None of this is unknown to even the most casual reader of books that deal with India's history. And, Mr L K Advani is no casual reader. He is neither unaware of the birth of Muslim separatism in British India nor of the treacherous politics of those who provided leadership to the separatists gathered under the banner of the Muslim League.
Yet, he has chosen to praise Jinnah, the chief architect of India's Partition and the man who called for 'direct action' to put his two-nation theory into practice. It is understandable that Mr Advani should have made the right noises --after all, he was on Pakistani soil, he was visiting Jinnah's mausoleum, and, he was expected to provide a fillip to the ongoing peace process between India and its hostile western neighbour.
But to quote a snatch from Jinnah's August 11, 1947 speech, in which he made a passing reference to Pakistan as a liberal Muslim state -- 'You are free; you are free to go to your temples, you are free to go to your mosques or to any other place or worship in this State of Pakistan' -- to assert that the 'Sole Spokesman' of Muslims in pre-Partition India was 'secular,' to say the least, is extremely astonishing.
Equally astonishing is his assertion, albeit made in an indirect manner, that there's a 'bit of Pakistan in every Indian.' That is simply not true: Most Indians, including many of those who are not given to demonising Pakistan and Pakistanis and cheerfully spend winter nights at Wagah border holding aloft candles, would find this preposterous.
Mr Advani may have very valid reasons for saying what he did, but he has not shared them with either his colleagues or with those who have been voting for the BJP influenced by the ideology that he espoused with such fervour till recently. That is, till he felt the need to seek a certificate from those whom he has berated, and encouraged his party to berate, as 'pseudo-secularists,' all these decades.
If a vast number of people who believe in Hindu nationalism feel affronted by Mr Advani's strange utterances in Pakistan and his inexplicable idolising of Jinnah, his colleagues in the party that he has almost single-handedly built over the decades, are equally incensed that he should have given a go-by to political realities that demand carefully nuanced statements by the BJP on sensitive issues, especially those to do with Pakistan.

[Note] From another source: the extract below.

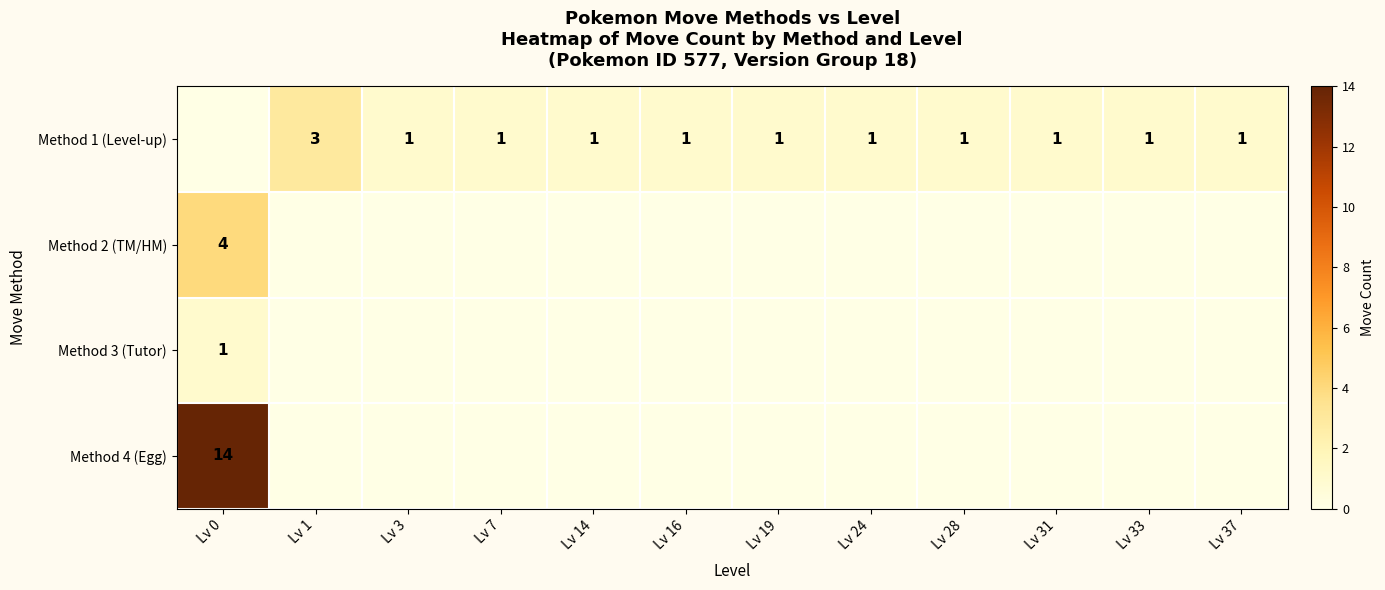

The value of Method 1 (Level-up) at Lv 1 is 1. True or false?

False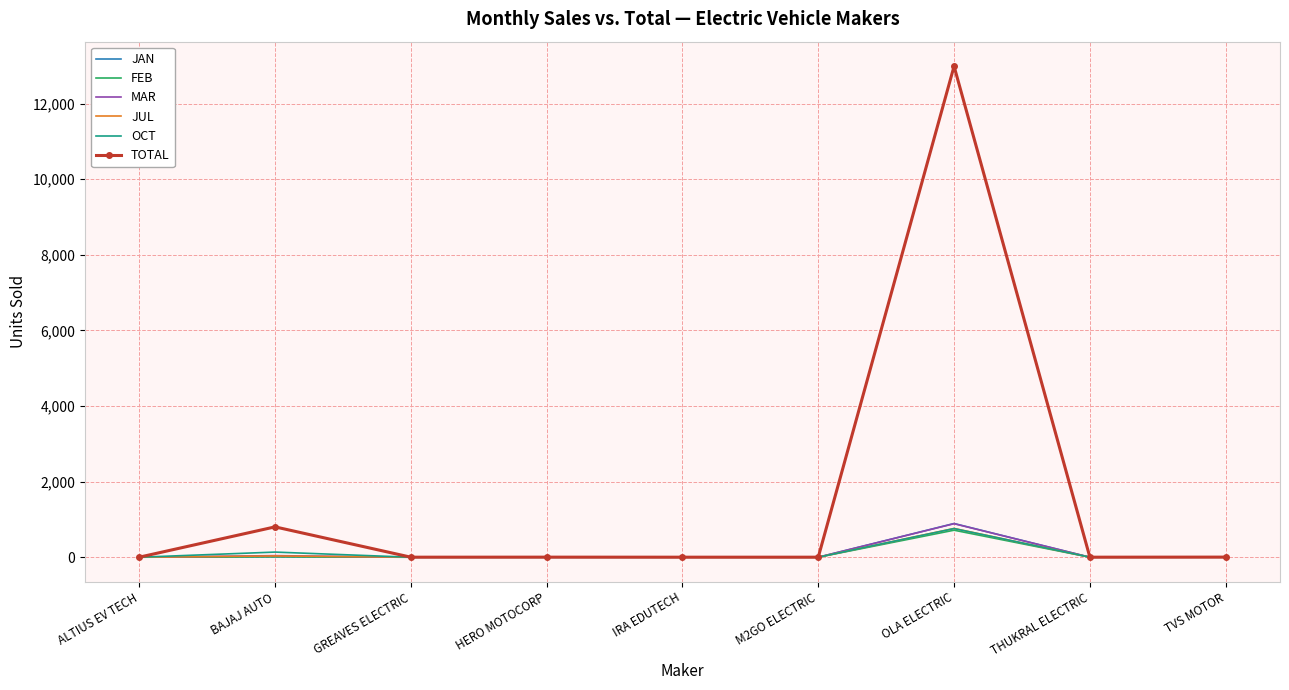

How many values in the JUL series exceed 0?

4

Mr Advani could have calmed the disquiet by offering an explanation -- he owes it to the country and to the party, in that order -- but he did not do so. Instead, he recommended a debate on whether Jinnah was secular.
Apart from the fact that there is no immediate necessity for India and Indians to revisit their past and reopen old wounds, it is shocking that he should have been so facetious in his response, knowing full well that the issue at stake was not merely about the finer points of Jinnah's politics of crude communalism, but about the future of the BJP's ideology that he has so gravely imperilled by so casually quoting Jinnah out of context.
The Quaid-e-Azam has long departed for his heavenly abode. If any of his original band of admirers are still alive, they can truly claim vindication of their 'great' leader's pernicious politics.
Meanwhile, the Congress has provided some comic relief to those rendered glum by Mr Advani's misplaced exuberance. Practitioners and promoters of Muslim separatism all, Congress leaders have the gumption to describe Jinnah as 'communal.'
If Jinnah fanned Muslim separatism to further his politics, the Congress indulges in Muslim appeasement for the same purpose. Had it not been for the abject capitulation of Congress leaders, Jinnah's Pakistan would never have been a reality.